--- Metin Alıntısı ---

Bunlar dışındaki çalışmalar incelendiğinde de işyerinde duyguların gösteriminin farklı kültürlerdeki yansımalarının (Mann, 2007), duygusal emek istihdamının şartlarını ve sonuçlarını meydana getiren süreçlerin neler olduğunun ve bu süreçleri etkileyen unsurların araştırıldığı (Oğuz ve Özkul, 2016) çalışmalara da rastlanmıştır. Duygusal emek kavramının iş tatmini ile ilişkisini (Karakaş vd., 2016; Çelik ve Topsakal, 2016; Biçkes vd., 2014; Pala ve Tepeci, 2014; Özkan, 2011), tükenmişlikle ilişkisini (Brotheridge and Grandey, 2002), örgütsel vatandaşlık davranışı ile ilişkisini (Bıyık ve Aydoğan, 2014) değerlendiren, analiz eden ve öneriler geliştiren çalışmalar da mevcuttur. Sektör bazında turizm işgörenlerinin duygusal emek düzeylerini inceleyen çalışmalara da rastlanmıştır (Pala, 2008; Ashforth and Humphrey, 1993). Duygusal emekle ilgili önemli konulardan birisi olan hizmet verme yatkınlığı ile ilişkisi (Çoban, 2017; Çoban ve Aytemiz Seymen, 2019) de ayrıca ele alınmıştır. Hizmet verme yatkınlığı ile ilgili olarak ayrıca, konaklama işletmelerinde görevli işgörenlerin, işkoliklik durumları ve hizmet odaklılık ilişkisini (Serçeoğlu ve Selçuk, 2016), işgörenlerin kişilik özellikleri ile hizmet verme yatkınlığı ilişkisini (Kuşluvan ve Eren, 2011; Yeşiltaş

(4)

vd., 2016; Başoda, 2012), iş tatmini ile hizmet verme yatkınlığı ilişkisini (Başoda, 2016), turizm öğrencilerinin dışa dönüklükleri ile hizmet yönelimli olmaları arasındaki ilişkiyi (Çakıcı ve Özdamar, 2018) inceleyen çalışmalara da rastlanmıştır. Ayrıca, turizm sektöründe hizmet verme yatkınlığı; çalışma şartları algısı ve meslekten soğuma ilişkisi açısından da ele alınmıştır (Seymen vd., 2017).

Bu araştırmanın hipotezi de aşağıdaki gibi oluşturulmuştur:

H1: Hizmet Verme Yatkınlığı ve Duygusal Emek değişken setleri arasında manidar bir ilişki vardır.

Bu hipotezi test etmek için korelatif tarama modeli kullanılmış olup korelatif incelemeler, birden fazla değişken arası ilişkiyi ortaya koymaya çalışan araştırma modelleridir (Erkuş, 2011; Karasar, 2009). En az iki değişkenden oluşan iki set arasındaki ilişki yapısının bütünlüğünü koruyarak yorumlanabilmesi açısından önemi inkar edilemez bir yöntem olan (Keskin ve Özsoy, 2004) kanonik korelasyon analizinden yararlanılmıştır. Bu analiz yönteminin tercih edilmesinin bir nedeni de bağımlı değişkenlerin birden fazla olduğu durumlarda kullanılabilecek en güçlü ve en uygun yöntem olmasıdır (Bayyurt, 2004).

---

• **Görev Gereksinimleri**:
(a) Duygusal emek metninden bir bölümü aynen çıkarın: "H1: Hizmet Verme" sözcüklerinin geçtiği yerden başlayın, "olmasıdır (Bayyurt, 2004)." sözcüklerinden sonra durun.
(b) Duygusal emek metnine göre araştırmanın hipotezi hangi model kullanılarak test edilmiştir?
(c) Duygusal emek metnini kaldığı yerden devam ettirin.

--- Sağlanan Veriler ---

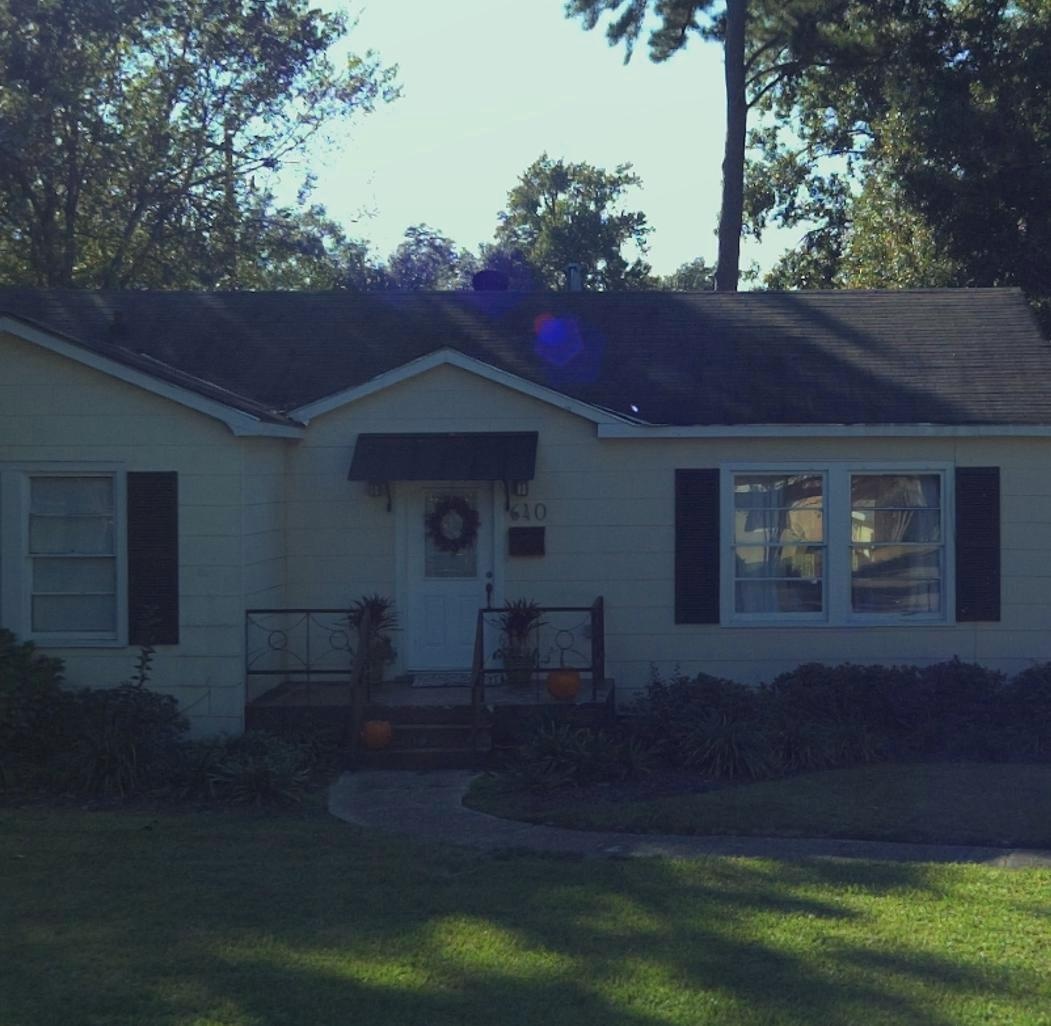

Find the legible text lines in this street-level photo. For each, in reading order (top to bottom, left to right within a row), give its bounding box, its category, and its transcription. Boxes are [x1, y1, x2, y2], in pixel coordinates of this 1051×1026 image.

[509, 501, 547, 522] StreetNumber: 640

---

• **Yazılı Yanıtlar**:
(a)
H1: Hizmet Verme Yatkınlığı ve Duygusal Emek değişken setleri arasında manidar bir ilişki vardır.

Bu hipotezi test etmek için korelatif tarama modeli kullanılmış olup korelatif incelemeler, birden fazla değişken arası ilişkiyi ortaya koymaya çalışan araştırma modelleridir (Erkuş, 2011; Karasar, 2009). En az iki değişkenden oluşan iki set arasındaki ilişki yapısının bütünlüğünü koruyarak yorumlanabilmesi açısından önemi inkar edilemez bir yöntem olan (Keskin ve Özsoy, 2004) kanonik korelasyon analizinden yararlanılmıştır. Bu analiz yönteminin tercih edilmesinin bir nedeni de bağımlı değişkenlerin birden fazla olduğu durumlarda kullanılabilecek en güçlü ve en uygun yöntem olmasıdır (Bayyurt, 2004).

(b) Korelatif tarama modeli kullanılmıştır.

(c)
2. KAVRAMSAL ÇERÇEVE

2.1. Hizmet Verme Yatkınlığı

Hizmet, doğası gereği tanımlanması ve sınıflandırılması zor bir kavramdır (Tekin ve Kalkan, 2017:273). Hizmet kavramı ilk kez 1700’lü yıllarda Fransız bilim insanlarınca ele alınmıştır. O zamanlarda hizmet, tarımla ilgili faaliyetler haricindeki bütün faaliyetleri kapsamaktaydı. Adam Smith, hizmetin kapsamındaki bu yetersizliğe karşı nesnelliği olan ürün (mal) meydana getirmeyen her türlü faaliyeti hizmet olarak tanımlamıştır. Hizmet kavramıyla ilgili çalışan bir başka isim olan Jean Babtiste Say’e göre ise hizmet, tüketiciye doyum duygusu ve yarar sağlayan bir etkinlik kapsamındadır (Midilli, 2011:3). Aynı zamanda, bir tarafın diğerine sunabileceği herhangi bir eylem ya da performans olarak da tanımlanabilmektedir (Paulisic vd. 2016:234).

Müşterilerin hizmetlerden ve hizmet kalitesinden memnuniyeti ise, genellikle hizmet çalışanlarının müşterileriyle etkileşime girdiğinde gösterdiği kişisel performansa bağlıdır ve değişken istek ve ihtiyaçlara sahip heterojen müşterilere hizmet sunmak, sadece ezbere davranışta bulunmaktan, rollerden, kurallardan

daha fazlasını gerektirmektedir (Gjrald ve Qgaard, 2012:1). Sayım ve Aydın’a göre (2011), hizmet sektörü

çalışanları da müşteriyle çok yoğun ilişki kuran ve insanları etkileyebilmeleri gereken kişilerdir.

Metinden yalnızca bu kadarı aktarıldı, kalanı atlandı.